→ What is needed
Sift the listing for lines that hold the string "function" and pull them out.

→ Material provided
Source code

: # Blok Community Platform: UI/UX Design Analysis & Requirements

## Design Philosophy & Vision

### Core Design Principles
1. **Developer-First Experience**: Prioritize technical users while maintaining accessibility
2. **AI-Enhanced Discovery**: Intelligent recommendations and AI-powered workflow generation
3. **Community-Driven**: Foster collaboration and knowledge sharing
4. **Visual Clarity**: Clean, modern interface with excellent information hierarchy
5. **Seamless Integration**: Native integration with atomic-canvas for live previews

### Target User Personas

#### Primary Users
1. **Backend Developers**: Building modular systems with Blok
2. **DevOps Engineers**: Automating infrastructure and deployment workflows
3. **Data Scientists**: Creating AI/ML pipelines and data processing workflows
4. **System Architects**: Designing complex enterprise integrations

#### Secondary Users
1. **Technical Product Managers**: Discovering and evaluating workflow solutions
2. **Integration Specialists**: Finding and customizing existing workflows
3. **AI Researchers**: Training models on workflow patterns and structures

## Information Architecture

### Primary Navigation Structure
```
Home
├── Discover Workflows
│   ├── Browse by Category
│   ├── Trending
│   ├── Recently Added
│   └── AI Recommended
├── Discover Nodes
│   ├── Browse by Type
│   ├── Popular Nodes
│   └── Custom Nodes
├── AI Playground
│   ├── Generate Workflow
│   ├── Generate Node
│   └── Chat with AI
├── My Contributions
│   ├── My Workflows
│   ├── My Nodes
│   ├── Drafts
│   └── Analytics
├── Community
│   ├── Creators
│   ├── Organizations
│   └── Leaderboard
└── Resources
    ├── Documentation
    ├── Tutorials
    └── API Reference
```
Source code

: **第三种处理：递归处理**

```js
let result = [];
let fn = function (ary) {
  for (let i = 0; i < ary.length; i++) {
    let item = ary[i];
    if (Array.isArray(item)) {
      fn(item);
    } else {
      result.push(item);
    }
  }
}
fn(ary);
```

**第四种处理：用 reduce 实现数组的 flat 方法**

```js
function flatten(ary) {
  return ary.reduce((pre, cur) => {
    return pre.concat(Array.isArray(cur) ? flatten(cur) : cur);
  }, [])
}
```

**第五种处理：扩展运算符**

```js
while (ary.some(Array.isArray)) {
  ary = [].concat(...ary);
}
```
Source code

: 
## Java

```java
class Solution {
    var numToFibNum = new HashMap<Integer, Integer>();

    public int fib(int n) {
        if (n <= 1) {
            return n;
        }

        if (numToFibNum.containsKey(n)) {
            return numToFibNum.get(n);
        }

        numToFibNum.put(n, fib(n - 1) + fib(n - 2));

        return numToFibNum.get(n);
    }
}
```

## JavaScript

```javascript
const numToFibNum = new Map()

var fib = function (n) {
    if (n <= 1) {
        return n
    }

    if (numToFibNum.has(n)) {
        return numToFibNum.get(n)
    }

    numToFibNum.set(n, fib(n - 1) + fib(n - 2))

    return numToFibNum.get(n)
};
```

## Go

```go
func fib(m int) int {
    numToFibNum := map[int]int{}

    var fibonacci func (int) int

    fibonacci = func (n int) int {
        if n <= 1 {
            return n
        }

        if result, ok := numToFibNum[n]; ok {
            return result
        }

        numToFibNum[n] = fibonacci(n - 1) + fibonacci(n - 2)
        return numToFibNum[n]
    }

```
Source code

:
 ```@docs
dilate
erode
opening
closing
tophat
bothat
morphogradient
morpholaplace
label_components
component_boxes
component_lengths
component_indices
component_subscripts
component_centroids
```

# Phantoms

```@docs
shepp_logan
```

→ Solved exercise
let fn = function (ary) {
function flatten(ary) {
var fib = function (n) {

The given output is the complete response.